_Texte à lire:_
------------------------------
Justine attend le second entretien pour expliquer son choix de ne plus être accueillie en famille d’accueil après un placement long de 10 à 16 ans, se séparant ainsi de sa petite sœur dirigée comme elle dans un autre lieu d’accueil :

“J’ai failli être touchée par le mari de l’assistante maternelle, donc le lendemain je suis allée porter plainte avec le
CPE .”

Ce fait et l’attitude de son référent éclairent la fracture dans son parcours :

“En fait, ils croyaient que je mentais… Mais c’était dur, oui. Après le foyer où j’ai été pendant un an, eux [équipe éducative du foyer] me croyaient mais mon éducateur [référent] ne me croyait pas. Il croyait que je mentais juste pour quitter le truc. Donc, je lui ai dit clairement : « Vous croyez vraiment que j’aurais menti déjà pour être séparée de ma sœur ? Non. Deuxièmement, c’est pas parce que je m’entendais mal avec la famille d’accueil que c’était une raison pour mentir. Et troisièmement, vous croyez vraiment que j’aime me retrouver dans une structure où je ne me sens pas du tout à l’aise, où je ne suis pas en adéquation avec le reste de cette communauté qui est autour de moi ?”

La mise en question de l’institution de protection de l’enfance entraine alors un défaut de soutien dans les démarches pour porter plainte et une absence d’accompagnement de la victime.

Le recueil de la parole de l’enfant dans les situations de violences sexuelles s’avère complexe. Les jeunes victimes, principalement les filles, restent fréquemment perçues comme fragiles psychologiquement, pouvant élaborer de fausses histoires pour mettre à mal l’institution.

Les familles d’accueil : un huis-clos propice aux violences psychologiques

Les violences psychologiques sont fréquemment apparues dans les entretiens. Les familles d’accueil semblent le lieu de prédilection de la violence psychologique. Ceux qui ont quitté leur famille d’accueil au moment de l’enquête (en première vague, alors qu’ils sont toujours placés) ont souvent entretenu des liens tendus avec cette dernière, ou en tous cas de moins bonne qualité que ceux qui y demeurent. C’est donc au travers du récit des ruptures de prise en charge que nous avons pu mesurer les violences psychologiques vécues parfois durant de longues années.

L‘ambiguïté des relations enfants/accueillant liée au fait que l’accueil est un service rémunéré, et le sentiment de discrimination, particulièrement fort parmi les jeunes issus de l’immigration.
------------------------------
(Données extraites d'une collection)

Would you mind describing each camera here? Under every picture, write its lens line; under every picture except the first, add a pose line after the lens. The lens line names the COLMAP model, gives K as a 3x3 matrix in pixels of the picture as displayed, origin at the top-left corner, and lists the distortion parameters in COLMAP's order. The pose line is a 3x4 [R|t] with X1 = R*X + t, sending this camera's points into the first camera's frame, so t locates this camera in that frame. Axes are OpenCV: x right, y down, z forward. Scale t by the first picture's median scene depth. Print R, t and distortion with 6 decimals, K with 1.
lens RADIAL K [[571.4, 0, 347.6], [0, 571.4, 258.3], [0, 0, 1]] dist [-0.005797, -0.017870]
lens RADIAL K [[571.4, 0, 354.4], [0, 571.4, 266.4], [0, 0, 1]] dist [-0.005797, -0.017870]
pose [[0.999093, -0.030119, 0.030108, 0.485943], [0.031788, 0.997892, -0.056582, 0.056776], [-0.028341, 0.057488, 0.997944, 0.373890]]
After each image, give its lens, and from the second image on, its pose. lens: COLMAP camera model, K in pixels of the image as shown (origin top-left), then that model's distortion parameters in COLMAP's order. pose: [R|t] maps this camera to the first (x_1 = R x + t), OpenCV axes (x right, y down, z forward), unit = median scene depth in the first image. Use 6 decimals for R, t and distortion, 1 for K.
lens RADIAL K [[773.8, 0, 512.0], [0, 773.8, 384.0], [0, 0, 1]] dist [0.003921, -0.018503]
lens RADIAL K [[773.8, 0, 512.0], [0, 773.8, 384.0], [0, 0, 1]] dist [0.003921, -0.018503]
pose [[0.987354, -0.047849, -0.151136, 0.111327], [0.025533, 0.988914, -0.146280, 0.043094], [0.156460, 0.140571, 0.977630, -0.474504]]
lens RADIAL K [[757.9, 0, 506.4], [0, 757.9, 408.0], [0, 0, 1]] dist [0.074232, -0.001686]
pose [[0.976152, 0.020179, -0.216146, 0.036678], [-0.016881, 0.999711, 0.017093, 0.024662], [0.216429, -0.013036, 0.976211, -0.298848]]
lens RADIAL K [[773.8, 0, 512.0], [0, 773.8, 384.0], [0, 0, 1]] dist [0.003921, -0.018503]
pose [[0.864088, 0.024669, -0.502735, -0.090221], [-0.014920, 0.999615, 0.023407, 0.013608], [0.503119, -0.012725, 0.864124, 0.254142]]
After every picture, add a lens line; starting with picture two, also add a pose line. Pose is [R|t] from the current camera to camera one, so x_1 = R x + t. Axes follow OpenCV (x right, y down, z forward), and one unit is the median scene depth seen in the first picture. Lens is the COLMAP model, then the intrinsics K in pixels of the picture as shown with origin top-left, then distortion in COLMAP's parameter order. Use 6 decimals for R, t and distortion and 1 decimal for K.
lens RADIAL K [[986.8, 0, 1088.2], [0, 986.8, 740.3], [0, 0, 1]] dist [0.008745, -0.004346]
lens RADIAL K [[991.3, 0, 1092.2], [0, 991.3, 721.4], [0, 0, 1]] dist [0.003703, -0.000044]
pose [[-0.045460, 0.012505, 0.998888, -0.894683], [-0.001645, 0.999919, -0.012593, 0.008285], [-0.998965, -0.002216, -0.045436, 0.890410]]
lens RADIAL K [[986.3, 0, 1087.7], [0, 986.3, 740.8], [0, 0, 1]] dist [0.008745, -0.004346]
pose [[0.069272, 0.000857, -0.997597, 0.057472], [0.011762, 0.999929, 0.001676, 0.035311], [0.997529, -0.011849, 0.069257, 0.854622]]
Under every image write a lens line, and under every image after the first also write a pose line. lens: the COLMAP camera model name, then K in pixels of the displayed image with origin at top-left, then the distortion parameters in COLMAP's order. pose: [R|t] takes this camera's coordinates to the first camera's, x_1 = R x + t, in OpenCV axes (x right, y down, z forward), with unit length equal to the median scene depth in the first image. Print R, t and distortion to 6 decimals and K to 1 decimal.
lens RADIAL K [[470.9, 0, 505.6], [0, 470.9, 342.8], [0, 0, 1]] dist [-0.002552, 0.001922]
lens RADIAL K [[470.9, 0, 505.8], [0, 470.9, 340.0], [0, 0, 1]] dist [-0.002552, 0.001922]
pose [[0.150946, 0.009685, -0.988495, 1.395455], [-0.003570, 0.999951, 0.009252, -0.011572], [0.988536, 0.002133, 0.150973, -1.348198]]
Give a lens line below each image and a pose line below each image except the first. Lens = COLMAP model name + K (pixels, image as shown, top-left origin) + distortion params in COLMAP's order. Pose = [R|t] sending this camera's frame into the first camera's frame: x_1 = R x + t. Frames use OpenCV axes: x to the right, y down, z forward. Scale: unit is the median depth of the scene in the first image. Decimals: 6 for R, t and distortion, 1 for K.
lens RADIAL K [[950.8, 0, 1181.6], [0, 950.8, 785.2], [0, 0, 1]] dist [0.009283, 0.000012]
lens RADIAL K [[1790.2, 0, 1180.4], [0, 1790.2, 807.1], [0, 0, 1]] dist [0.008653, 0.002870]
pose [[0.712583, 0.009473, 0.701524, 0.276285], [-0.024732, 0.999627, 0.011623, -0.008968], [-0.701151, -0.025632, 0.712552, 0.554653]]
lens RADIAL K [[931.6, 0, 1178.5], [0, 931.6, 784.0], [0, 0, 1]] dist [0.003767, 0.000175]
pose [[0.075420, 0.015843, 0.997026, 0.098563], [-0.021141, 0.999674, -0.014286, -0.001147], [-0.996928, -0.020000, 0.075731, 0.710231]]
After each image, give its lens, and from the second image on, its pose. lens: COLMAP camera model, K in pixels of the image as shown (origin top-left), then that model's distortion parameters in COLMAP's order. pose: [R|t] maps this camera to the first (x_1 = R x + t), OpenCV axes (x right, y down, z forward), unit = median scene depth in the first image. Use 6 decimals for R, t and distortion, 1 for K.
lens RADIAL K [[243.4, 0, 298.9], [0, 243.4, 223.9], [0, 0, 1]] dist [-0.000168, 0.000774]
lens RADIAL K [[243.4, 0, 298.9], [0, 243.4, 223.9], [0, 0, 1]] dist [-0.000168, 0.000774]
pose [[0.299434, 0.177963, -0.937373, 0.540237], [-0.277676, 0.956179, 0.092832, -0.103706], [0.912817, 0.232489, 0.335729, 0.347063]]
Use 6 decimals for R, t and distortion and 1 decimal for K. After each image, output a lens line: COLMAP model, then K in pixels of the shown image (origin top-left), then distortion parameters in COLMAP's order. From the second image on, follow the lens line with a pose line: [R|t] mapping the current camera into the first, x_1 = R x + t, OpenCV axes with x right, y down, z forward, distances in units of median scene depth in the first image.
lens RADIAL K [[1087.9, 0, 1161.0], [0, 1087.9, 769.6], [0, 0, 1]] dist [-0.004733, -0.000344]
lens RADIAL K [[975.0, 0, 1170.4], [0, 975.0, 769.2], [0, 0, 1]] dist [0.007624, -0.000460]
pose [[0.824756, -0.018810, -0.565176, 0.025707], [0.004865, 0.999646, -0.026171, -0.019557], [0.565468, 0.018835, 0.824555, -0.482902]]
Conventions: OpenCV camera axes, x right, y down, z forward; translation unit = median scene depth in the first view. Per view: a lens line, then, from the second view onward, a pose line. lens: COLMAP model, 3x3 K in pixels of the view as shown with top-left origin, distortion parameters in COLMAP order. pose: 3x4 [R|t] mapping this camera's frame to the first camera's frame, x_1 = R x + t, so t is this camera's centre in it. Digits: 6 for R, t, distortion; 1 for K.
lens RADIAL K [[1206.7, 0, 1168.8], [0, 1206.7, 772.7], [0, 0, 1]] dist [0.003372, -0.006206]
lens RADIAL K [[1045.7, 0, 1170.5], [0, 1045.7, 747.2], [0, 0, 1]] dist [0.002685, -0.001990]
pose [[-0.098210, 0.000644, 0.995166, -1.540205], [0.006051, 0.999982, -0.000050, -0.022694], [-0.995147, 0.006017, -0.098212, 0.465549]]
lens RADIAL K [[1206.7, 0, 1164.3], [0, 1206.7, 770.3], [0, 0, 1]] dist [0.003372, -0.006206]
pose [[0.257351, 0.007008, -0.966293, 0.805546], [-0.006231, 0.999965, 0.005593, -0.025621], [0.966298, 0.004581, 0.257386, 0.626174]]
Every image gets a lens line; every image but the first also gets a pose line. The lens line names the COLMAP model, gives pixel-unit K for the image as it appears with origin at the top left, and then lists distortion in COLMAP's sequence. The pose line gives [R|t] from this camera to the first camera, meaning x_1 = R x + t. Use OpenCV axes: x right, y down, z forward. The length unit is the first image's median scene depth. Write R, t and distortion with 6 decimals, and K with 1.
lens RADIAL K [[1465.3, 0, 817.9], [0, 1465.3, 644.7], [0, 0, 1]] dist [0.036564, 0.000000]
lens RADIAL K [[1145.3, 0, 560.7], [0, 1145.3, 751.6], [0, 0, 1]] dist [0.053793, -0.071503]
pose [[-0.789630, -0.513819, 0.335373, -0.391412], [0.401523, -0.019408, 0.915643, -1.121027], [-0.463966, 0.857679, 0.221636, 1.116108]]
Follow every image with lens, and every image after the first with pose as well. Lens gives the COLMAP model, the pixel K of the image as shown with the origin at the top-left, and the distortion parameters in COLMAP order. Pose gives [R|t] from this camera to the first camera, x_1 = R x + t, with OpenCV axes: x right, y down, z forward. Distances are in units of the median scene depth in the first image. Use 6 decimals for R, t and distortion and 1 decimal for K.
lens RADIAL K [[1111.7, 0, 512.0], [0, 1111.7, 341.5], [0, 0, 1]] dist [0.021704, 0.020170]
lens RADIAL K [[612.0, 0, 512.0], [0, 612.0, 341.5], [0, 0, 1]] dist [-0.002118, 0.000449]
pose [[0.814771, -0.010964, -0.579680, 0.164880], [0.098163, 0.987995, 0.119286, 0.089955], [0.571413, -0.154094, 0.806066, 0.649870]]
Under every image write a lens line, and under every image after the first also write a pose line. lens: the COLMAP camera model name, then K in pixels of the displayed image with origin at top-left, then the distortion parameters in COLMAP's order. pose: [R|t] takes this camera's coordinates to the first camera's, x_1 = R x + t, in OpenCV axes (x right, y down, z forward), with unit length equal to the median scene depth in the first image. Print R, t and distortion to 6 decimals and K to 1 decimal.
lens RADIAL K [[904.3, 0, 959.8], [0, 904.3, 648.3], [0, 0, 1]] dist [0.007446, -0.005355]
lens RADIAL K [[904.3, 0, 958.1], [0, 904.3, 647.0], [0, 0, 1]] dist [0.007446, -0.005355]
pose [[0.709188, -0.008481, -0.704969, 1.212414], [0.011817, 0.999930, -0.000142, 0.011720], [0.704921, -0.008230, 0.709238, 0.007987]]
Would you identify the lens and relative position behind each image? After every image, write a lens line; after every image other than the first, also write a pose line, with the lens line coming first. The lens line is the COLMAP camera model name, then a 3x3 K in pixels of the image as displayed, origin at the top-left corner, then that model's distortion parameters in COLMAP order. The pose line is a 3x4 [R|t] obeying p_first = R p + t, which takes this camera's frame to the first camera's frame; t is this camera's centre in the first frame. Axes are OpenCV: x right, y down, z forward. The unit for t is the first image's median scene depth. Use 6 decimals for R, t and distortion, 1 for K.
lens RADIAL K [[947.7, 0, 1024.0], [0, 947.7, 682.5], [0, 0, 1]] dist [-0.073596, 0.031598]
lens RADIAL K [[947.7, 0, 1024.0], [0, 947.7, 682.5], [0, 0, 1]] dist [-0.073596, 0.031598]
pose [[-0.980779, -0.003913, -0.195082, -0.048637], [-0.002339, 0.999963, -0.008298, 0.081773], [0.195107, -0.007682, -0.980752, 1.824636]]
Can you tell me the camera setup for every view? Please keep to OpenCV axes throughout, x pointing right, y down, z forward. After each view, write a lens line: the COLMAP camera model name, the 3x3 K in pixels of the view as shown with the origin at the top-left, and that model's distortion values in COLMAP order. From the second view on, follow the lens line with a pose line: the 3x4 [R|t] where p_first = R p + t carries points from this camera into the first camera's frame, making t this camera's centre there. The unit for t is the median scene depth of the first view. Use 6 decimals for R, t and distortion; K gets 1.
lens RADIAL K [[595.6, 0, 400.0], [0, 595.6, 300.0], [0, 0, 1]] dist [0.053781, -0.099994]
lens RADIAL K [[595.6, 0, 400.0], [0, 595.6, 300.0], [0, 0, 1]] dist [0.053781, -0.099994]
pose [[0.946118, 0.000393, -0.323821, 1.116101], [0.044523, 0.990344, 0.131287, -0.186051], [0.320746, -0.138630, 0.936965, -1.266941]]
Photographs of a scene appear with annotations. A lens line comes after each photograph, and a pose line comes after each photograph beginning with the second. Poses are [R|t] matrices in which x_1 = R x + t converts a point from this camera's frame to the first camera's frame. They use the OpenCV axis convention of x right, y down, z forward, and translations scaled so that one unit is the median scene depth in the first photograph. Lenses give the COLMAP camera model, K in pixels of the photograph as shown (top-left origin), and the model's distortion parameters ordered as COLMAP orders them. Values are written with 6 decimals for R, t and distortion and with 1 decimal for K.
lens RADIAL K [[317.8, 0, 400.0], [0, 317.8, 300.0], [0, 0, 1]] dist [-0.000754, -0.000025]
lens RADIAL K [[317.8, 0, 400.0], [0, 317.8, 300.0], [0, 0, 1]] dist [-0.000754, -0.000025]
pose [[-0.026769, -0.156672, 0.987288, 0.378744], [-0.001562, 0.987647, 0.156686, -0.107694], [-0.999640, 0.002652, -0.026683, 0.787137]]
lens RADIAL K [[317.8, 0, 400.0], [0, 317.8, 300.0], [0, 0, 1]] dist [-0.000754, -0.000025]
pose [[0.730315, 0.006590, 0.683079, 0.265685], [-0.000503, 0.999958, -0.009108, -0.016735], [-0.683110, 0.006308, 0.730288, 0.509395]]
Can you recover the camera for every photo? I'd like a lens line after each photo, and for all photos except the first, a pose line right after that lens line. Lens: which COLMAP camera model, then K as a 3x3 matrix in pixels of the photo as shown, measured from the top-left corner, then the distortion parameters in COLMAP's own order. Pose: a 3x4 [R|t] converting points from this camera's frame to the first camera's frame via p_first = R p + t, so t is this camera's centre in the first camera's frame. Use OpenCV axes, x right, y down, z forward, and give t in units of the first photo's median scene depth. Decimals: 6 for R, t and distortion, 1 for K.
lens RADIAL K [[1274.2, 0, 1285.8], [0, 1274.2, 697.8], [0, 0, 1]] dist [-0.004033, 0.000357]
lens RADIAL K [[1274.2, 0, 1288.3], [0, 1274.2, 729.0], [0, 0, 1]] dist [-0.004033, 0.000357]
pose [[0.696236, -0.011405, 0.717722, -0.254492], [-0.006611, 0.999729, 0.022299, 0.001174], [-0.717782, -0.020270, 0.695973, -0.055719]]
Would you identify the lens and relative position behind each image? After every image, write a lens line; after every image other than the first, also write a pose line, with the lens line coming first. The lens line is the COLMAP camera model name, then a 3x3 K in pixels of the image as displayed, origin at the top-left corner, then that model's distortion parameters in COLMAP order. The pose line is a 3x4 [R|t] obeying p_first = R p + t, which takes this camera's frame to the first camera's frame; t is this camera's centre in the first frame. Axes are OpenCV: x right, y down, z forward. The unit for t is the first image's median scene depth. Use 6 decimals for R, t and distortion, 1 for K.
------------------------------
_Exercices à réaliser:_
1: Résumez en deux phrases le texte sur les violences en famille d'accueil.
2: Dans le texte sur les violences en famille d'accueil, réécrivez sous forme de liste le paragraphe commençant par « Les violences psychologiques sont fréquemment apparues ».
3: Prolongez le texte sur les violences en famille d'accueil en reprenant après sa dernière phrase.

_Réponses numérotées:_
1: Justine raconte avoir failli être touchée par le mari de l'assistante maternelle et avoir porté plainte, mais son éducateur référent croyait qu'elle mentait pour quitter sa famille d'accueil. Cette mise en question par l'institution entraîne un défaut de soutien des jeunes victimes, tandis que les familles d'accueil apparaissent comme le lieu de prédilection de la violence psychologique.

2:
- Les violences psychologiques sont souvent apparues dans les entretiens.
- Les familles d'accueil semblent être le lieu de prédilection de cette violence.
- Ceux qui avaient quitté leur famille d'accueil au moment de l'enquête (en première vague, alors qu'ils étaient toujours placés) avaient souvent entretenu avec elle des liens tendus, ou de moins bonne qualité que ceux qui y demeurent.
- Les récits de ruptures de prise en charge ont permis de mesurer ces violences, vécues parfois pendant de longues années.

3:
Alors que ces derniers attendent un investissement affectif de leur part, ils s’aperçoivent parfois que leur accueil repose sur une transaction financière, ce qui peut être très mal vécu.

Les jeunes accueillis se plaignent fréquemment du fait que les éducateurs ou les familles d’accueil ne font ce métier que pour l’argent. Des tensions peuvent aussi naître lors de la distribution de l’argent de poche ou de l’argent de vêture. Parfois, l’enjeu de l’argent devient une “arme” pour une famille d’accueil en mal d’autorité ou de soutien éducatif.

En plus du sentiment d’être accueillis pour de l’argent, certains enfants ont souffert de pratiques d’exploitation de la part de leur famille d’accueil. Le plus souvent, il s’agit de filles qui ont dû assumer de nombreuses tâches domestiques.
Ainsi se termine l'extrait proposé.